Software Development is All About the Details

Software Development is All About the Details

In this article we’ll dive into a couple of recent Python changes and show how they illustrate the constant challenges and constraints faced by developers of large software packages like Python.

Fixes and Refixes for Expat

Last year, we discussed a vulnerability in the XML parser expat which allowed an overflow attack. That vulnerability was fixed in version 2.1.1 of expat, the version used in Python 2.7.12 and 3.4.5. The story didn’t end there, as we explained,

“As of this writing, however the current version of expat is 2.2.0, and one of the four security fixes in this version is an improvement to the ‘insufficient fix’ which expat 2.1.1 implemented. Python developers should expect this re-fix to eventually flow downstream into both Python 2.7 and 3.X.”

That change has landed. Python 3.6.2’s built-in version of expat was leveled up to 2.2.0 earlier this summer, and then almost immediately updated again to 2.2.1. Both changes occurred when 3.6.2 was still in release candidate stage.

Why the back-to-back version bumps? Two reasons: A refix and regression fix.

First, the refix. The original overflow vulnerability in expat (CVE-2015-1283) was fixed in 2.1.1, but that fix wasn’t optimal (resulting in CVE-2016-4472), so a better solution was implemented in expat 2.2.0 which also implemented a better fix for a related bug (CVE-2015-2716).

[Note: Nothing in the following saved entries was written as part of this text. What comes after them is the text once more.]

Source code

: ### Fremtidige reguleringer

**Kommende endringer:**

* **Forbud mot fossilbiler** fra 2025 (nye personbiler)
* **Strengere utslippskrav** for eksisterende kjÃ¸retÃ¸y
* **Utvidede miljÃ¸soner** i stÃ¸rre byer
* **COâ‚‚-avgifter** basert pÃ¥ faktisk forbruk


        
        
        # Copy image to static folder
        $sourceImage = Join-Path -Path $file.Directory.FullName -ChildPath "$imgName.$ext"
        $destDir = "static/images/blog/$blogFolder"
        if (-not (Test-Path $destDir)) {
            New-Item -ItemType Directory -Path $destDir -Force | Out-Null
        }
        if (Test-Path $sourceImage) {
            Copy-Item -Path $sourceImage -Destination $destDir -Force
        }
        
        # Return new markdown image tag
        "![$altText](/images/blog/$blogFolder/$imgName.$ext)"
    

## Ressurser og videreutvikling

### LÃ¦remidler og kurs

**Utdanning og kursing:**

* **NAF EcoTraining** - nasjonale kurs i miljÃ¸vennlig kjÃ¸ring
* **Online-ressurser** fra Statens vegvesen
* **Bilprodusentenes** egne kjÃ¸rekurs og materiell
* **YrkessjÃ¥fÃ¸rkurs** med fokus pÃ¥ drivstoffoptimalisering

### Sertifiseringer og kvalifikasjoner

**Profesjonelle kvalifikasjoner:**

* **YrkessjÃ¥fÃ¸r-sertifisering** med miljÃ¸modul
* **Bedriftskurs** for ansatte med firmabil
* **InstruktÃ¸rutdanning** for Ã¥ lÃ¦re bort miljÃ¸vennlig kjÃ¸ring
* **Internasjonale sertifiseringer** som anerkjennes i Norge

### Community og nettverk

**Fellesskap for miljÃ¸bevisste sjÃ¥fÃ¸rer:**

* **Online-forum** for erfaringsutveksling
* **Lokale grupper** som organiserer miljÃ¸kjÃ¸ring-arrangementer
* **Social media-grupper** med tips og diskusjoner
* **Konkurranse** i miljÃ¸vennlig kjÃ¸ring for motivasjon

Now, the regression fix. Version 2.2.0 of expat introduced a new problem caused by a fix for CVE-2016-0718, a bug which allowed nefarious XML to cause a heap overflow, resulting in either an application crash (bad) or possible arbitrary code execution (really bad). This regression was fixed in expat 2.2.1.

Chronologically, these two versions of expat are separated by almost exactly one year. But due to the release cycle for Python not lining up with expat’s, Python 3.6.2rc2 (July 7, 2017) included expat 2.2.1, while Python 3.6.2rc1 (June 17, 2017), a minor version bump between release candidates of the same Python version in just under a month, while the upstream versions were separated by a full year.

Python on Windows Momentarily Lost its Random 

In its release candidate era, Python 3.6 briefly didn’t seed Random() well enough on Windows. Interestingly, the root cause of the problem stemmed from a combination of Windows’ system clock resolution (15ms) and a recent patch of os.random() on Linux. Since the process ID number and system time were used in some instances for random number generation, if a Python program requested two or more random numbers within that 15ms window, it would produce the same number more than once.

Small Issues, Big Lessons

None of the above two changes were big headline features or fixes for recent Python releases, so why did we bother to devote this month’s post to them?

Sometimes a closer look at how the sausage is made makes you appreciate its flavor even more. These issues illustrate important insights about Python and software development in general.

Did you have trouble following along with the CVE numbers, Python versions and expat version numbers—and which of those included or superseded the others?

We included all those dates and details to show that Python, like many other widely used software packages, not one monolithic piece of software, but instead consists of many individual pieces, including third party libraries like expat. Python only appears monolithic and stable due to the massive investment of time, effort and expertise of Python core developers (many of them volunteers). Good quality software requires investing in integration and testing.

Expat is only one of the pieces which comprise Python, and each of those pieces have their own release cycle. When a version of Python is released (whether it’s release candidate of an official release), it must be decided which upstream updates will be included in the next version and which ones will be skipped and incorporated into the next release. Among the factors that must be considered are the severity of security bugs, stability (use an older, more stable version of an upstream library or the newer, less tested one with more features?), and the desire to improve the software by adding new features.

Another lesson: in the rush to plug security holes, the first repair is often not the best solution, even though the quick fix may be the best decision at the time. Sometimes, as we saw with expat 2.2.0 and 2.2.1, the bugfixes introduce new bugs.

One of Python’s key features is that the language is cross-platform—the same code, even if it has to be modified for different operating systems—will run on Windows, macOS, or Linux. This is because Python (unlike C, C++ or assembly) was designed to shift the burden of dealing with OS differences from the developer who writes Python code to the developers who write Python itself. The Random()bug on Windows is a perfect example of the fact that Python users have it easy because the core Python developers constantly have to consider and address such technical minutiae as operating system clock resolution and finding high-quality sources of randomness.

Python continues to be a robust, high-quality programming language capable of enabling many of powering AI software, making our data conveniently accessible in the cloud, and harnessing the Internet of Things. That quality and robustness results from a large, active community of developers working behind the scenes, paying attention to the small things so that we can use Python to build the big things.